What the task requires: Rename "skier" as "person" in the rows from the line with "his pants are bright" up to and including the line with "[154, 76, 390, 213]", changing nothing else. Return only those lines.

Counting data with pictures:

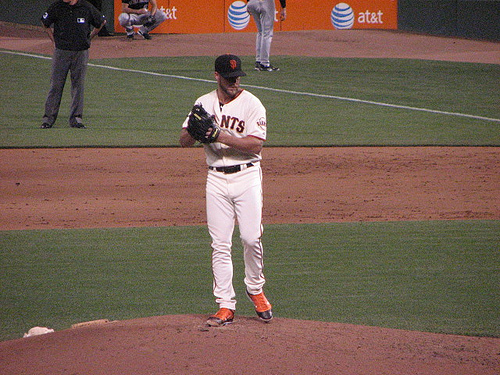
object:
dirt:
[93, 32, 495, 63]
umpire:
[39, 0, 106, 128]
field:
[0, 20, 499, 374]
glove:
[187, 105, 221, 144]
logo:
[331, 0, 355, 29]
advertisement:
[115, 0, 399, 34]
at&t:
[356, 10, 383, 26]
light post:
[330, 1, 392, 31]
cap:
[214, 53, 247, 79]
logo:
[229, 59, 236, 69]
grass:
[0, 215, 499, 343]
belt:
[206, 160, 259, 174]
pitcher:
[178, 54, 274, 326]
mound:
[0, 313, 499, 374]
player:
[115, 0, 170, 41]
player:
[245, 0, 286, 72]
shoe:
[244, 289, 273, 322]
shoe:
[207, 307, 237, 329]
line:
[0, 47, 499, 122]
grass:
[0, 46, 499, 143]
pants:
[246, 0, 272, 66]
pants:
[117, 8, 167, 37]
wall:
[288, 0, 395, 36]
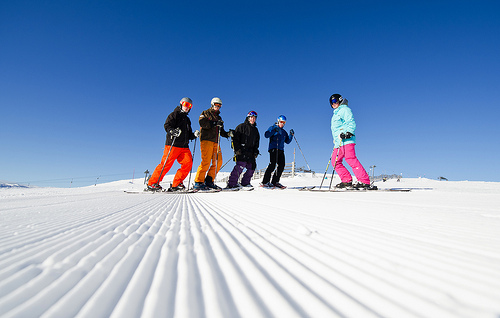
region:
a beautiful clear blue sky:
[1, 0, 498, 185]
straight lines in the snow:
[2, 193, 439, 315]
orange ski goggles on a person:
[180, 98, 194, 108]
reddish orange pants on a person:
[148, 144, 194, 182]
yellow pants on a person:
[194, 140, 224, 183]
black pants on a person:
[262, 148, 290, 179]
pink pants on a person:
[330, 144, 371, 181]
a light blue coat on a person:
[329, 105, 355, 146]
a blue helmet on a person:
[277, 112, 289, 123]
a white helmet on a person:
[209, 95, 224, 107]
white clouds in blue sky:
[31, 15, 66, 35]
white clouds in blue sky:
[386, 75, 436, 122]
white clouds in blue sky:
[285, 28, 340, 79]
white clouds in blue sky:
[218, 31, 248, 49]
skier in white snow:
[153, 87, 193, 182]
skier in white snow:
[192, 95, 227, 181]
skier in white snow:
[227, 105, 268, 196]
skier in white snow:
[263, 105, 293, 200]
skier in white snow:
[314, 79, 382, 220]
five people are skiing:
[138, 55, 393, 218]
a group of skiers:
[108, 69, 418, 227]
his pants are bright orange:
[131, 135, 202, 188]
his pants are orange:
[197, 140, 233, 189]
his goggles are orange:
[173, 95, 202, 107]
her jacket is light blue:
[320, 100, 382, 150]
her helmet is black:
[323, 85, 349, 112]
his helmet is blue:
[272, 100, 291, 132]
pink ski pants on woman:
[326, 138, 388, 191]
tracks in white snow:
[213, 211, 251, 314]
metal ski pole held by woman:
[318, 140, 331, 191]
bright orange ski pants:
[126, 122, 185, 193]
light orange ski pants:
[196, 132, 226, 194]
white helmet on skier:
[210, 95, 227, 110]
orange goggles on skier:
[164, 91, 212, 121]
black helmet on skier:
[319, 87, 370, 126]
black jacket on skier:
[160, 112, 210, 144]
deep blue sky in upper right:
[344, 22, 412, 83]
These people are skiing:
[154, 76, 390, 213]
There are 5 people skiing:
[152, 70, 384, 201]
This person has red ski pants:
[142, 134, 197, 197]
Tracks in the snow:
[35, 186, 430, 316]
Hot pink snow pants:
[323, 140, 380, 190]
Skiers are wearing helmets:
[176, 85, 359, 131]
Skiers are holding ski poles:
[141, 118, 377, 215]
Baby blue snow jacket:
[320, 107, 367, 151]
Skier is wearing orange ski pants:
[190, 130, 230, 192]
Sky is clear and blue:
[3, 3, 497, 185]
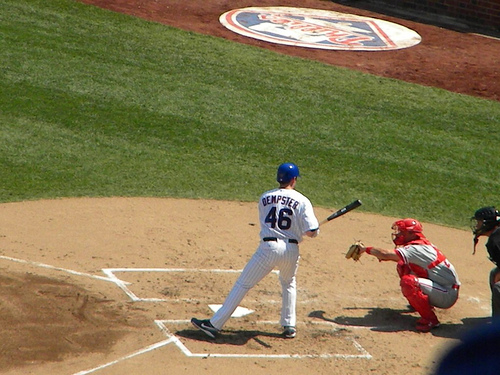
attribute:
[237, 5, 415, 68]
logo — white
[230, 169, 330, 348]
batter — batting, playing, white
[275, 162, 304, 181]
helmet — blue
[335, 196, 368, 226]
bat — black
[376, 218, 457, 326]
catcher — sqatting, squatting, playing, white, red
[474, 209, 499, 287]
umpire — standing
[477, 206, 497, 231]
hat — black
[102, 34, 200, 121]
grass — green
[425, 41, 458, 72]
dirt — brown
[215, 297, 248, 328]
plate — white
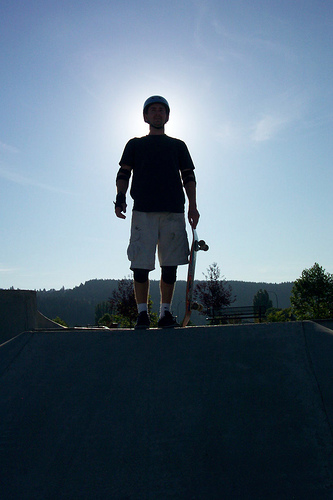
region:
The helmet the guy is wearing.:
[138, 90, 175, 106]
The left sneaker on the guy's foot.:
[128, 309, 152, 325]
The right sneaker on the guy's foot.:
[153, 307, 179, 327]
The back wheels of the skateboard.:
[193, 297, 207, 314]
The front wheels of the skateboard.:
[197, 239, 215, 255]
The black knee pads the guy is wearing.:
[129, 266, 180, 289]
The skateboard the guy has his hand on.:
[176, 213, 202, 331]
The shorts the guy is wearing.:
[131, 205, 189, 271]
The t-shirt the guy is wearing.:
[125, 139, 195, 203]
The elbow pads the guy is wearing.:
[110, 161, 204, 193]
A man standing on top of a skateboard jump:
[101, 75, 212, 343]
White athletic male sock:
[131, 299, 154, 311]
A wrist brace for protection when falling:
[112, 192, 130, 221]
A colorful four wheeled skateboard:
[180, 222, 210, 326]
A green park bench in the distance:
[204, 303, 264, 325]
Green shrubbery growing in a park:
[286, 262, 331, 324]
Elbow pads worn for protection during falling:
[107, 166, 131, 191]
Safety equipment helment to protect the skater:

Result:
his pants are bright orange:
[131, 135, 202, 188]
his pants are orange:
[197, 140, 233, 189]
his goggles are orange:
[173, 95, 202, 107]
her jacket is light blue:
[320, 100, 382, 150]
her helmet is black:
[323, 85, 349, 112]
his helmet is blue:
[272, 100, 291, 132]
pink ski pants on woman:
[326, 138, 388, 191]
tracks in white snow:
[213, 211, 251, 314]
metal ski pole held by woman:
[318, 140, 331, 191]
bright orange ski pants:
[126, 122, 185, 193]
light orange ski pants:
[196, 132, 226, 194]
white helmet on person:
[210, 95, 227, 110]
orange goggles on person:
[164, 91, 212, 121]
black helmet on person:
[319, 87, 370, 126]
black jacket on person:
[160, 112, 210, 144]
deep blue sky in upper right:
[344, 22, 412, 83]
These people are skiing:
[154, 76, 390, 213]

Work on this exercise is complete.